Midazolam: (Moderate) Concurrent use of papaverine with potent CNS depressants such as benzodiazepines could lead to enhanced sedation.
Oxazepam: (Moderate) Concurrent use of papaverine with potent CNS depressants such as benzodiazepines could lead to enhanced sedation.
Pentobarbital: (Moderate) Concurrent use of papaverine with potent CNS depressants such as barbiturates could lead to enhanced sedation.
Phenobarbital: (Moderate) Concurrent use of papaverine with potent CNS depressants such as barbiturates could lead to enhanced sedation.
Phenobarbital; Hyoscyamine; Atropine; Scopolamine: (Moderate) Concurrent use of papaverine with potent CNS depressants such as barbiturates could lead to enhanced sedation.
Primidone: (Moderate) Concurrent use of papaverine with potent CNS depressants such as barbiturates could lead to enhanced sedation.
Quazepam: (Moderate) Concurrent use of papaverine with potent CNS depressants such as benzodiazepines could lead to enhanced sedation.
Remimazolam: (Moderate) Concurrent use of papaverine with potent CNS depressants such as benzodiazepines could lead to enhanced sedation.
Secobarbital: (Moderate) Concurrent use of papaverine with potent CNS depressants such as barbiturates could lead to enhanced sedation.
Temazepam: (Moderate) Concurrent use of papaverine with potent CNS depressants such as benzodiazepines could lead to enhanced sedation.

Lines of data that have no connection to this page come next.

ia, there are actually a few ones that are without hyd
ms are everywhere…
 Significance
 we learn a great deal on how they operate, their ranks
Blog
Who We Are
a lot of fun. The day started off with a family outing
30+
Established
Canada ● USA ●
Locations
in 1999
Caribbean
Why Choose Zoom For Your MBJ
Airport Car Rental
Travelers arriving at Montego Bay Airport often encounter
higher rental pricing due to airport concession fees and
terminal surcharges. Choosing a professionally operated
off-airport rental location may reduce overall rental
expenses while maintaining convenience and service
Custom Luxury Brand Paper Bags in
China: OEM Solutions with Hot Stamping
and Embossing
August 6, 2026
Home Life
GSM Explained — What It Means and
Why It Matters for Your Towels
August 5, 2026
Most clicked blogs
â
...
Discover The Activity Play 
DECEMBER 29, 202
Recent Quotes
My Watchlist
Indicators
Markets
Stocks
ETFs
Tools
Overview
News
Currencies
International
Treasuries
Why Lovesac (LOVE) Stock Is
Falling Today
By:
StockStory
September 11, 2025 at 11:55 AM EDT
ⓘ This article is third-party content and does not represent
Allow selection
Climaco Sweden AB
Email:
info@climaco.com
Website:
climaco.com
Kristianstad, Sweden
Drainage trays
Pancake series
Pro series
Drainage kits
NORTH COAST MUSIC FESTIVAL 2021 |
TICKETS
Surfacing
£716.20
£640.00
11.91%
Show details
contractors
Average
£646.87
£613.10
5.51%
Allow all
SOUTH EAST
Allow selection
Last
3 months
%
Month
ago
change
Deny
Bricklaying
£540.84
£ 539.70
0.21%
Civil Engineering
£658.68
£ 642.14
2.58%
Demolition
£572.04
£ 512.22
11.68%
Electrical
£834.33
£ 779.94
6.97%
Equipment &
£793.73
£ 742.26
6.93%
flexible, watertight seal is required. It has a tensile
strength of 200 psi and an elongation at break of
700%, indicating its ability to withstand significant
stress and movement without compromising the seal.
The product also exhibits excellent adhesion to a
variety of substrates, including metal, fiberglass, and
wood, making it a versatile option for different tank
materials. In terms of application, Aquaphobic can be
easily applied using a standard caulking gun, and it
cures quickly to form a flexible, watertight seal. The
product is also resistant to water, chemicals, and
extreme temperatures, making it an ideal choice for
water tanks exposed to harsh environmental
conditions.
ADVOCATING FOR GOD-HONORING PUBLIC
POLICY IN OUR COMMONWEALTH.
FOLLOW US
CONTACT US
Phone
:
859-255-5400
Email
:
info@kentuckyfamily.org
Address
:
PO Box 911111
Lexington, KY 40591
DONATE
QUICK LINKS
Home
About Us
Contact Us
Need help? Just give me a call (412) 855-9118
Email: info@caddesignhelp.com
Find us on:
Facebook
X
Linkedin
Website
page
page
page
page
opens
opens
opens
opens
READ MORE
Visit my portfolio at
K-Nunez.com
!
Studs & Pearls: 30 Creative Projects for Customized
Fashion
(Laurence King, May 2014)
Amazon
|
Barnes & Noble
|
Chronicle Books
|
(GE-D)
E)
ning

Triazolam: (Moderate) Concurrent use of papaverine with potent CNS depressants such as benzodiazepines could lead to enhanced sedation.
PREGNANCY AND LACTATION
Pregnancy
It is not known whether papaverine is excreted in human milk. According to the manufacturer, papaverine should be used with caution in women who are breast-feeding. Consider the benefits of breast-feeding, the risk of potential infant drug exposure, and the risk of an untreated or inadequately treated condition. If a breast-feeding infant experiences an adverse effect related to a maternally ingested drug, healthcare providers are encouraged to report the adverse effect to the FDA.
MECHANISM OF ACTION
Papaverine is a benzylisoquinoline alkaloid of opium. It is structurally different from morphine and codeine, which are phenanthrene alkaloids. Papaverine acts by inhibiting phosphodiesterase in smooth muscle cells, which produces increased tissue levels of cyclic adenosine monophosphate and cyclic guanosine 3,5-monophosphate and subsequent relaxation of vascular smooth muscle. Calcium ion channels in cell membranes may also be blocked by papaverine, resulting in a reduction of release of calcium from the intracellular spaces. Papaverine has a spasmolytic effect on smooth muscle of the large blood vessels, particularly those of the coronary, cerebral, peripheral and pulmonary arteries. This spasmolytic effect is unrelated to muscle innervation, and the muscle cell is still responsive to drugs and other stimuli which cause contraction. Relaxation of smooth muscle is also produced in the bronchial musculature, and in the gastrointestinal, biliary, and urinary tracts. Papaverine also relaxes cardiac muscle by directly depressing conduction and excitability of the myocardium and prolonging the refractory period.
PHARMACOKINETICS
Papaverine is administered orally and parenterally. Papaverine is metabolized in the liver to inactive metabolites, which are excreted in the urine.
Oral Route
Following oral administration, papaverine is rapidly absorbed with peak plasma levels occurring within 1—2 hours. Oral bioavailability is approximately 54% and plasma protein binding is 90%.